Dominique R. Poirier

Augusto Pinochet was probably not the best president an occidental democracy would have expected, at least because political unsmiling leaders wearing ostensibly military uniform and black sunglasses are seldom popular. Circumstances prevailing in Chile at that time put Pinochet in the obligation to rely on methods that couldn’t but be questionable in modern countries of the northern hemisphere.

Now, despite those disputable practices the fact remains, overall, that anyone cannot but acknowledge that the man did much more good for Chile than his predecessor did or would have done, to the extent that economy and the well being of the population in Chile at the end of Pinochet governance counted among the best one could find in South America.

Those who never had the opportunity to travel to France, where I live now, will be perhaps surprised to learn in many French cities and towns there is a street or an avenue named after Salvador Allende, even though barely one French on ten knows who’s this person and in which country he lived.
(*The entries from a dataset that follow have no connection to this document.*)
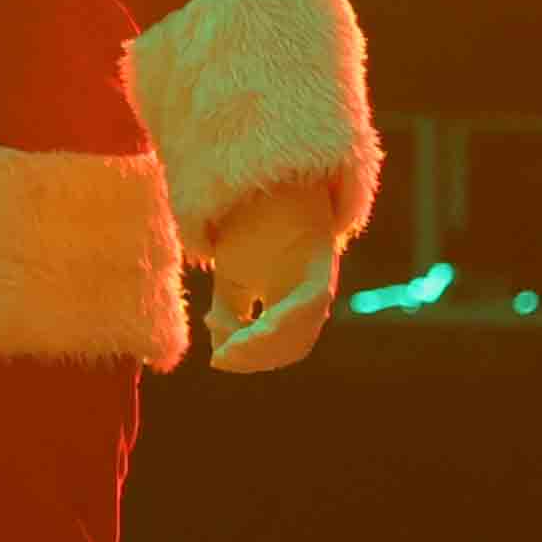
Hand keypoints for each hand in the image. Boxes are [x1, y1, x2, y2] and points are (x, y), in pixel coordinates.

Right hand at [199, 190, 338, 373]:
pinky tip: (264, 325)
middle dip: (257, 357)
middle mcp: (310, 297)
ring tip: (234, 341)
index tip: (218, 360)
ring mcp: (319, 278)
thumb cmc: (245, 228)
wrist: (256, 181)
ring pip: (304, 330)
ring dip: (268, 344)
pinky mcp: (323, 259)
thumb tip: (222, 355)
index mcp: (292, 304)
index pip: (279, 348)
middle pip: (293, 346)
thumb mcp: (230, 280)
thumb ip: (229, 316)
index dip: (250, 360)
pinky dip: (291, 318)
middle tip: (225, 355)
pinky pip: (314, 301)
This owes to the fact that when a Communist is elected as mayor one of the first thing he does is to rename after the name of a communist personalities as much streets, avenues, avenues and administrative buildings as he can.
Thus it is not uncommon in France to find streets, avenues and places bearing names such as Lenin, Gagarin, Trotsky, Marx, etc; but never Joseph Stalin, at least.
However, French main streets and places are the more often named after the names of General de Gaulle and of this of the General Leclerc. There are some rare arteries named after names such as Franklin D. Roosevelt, President Wilson, George Washington, Lafayette, Eisenhower, and Benjamin Franklin. Overwhelmingly, thus named arteries are to be found in upper class areas.
As far as I know, there is not one street in the whole country named after the name of Augusto Pinochet. If one rightist mayor ever attempted to make such an exception, the left would immediately make a case with it and bring it to court and parliament. This anecdotic comment exemplifies what is democracy according to the left as JDZ pointed it out in this article.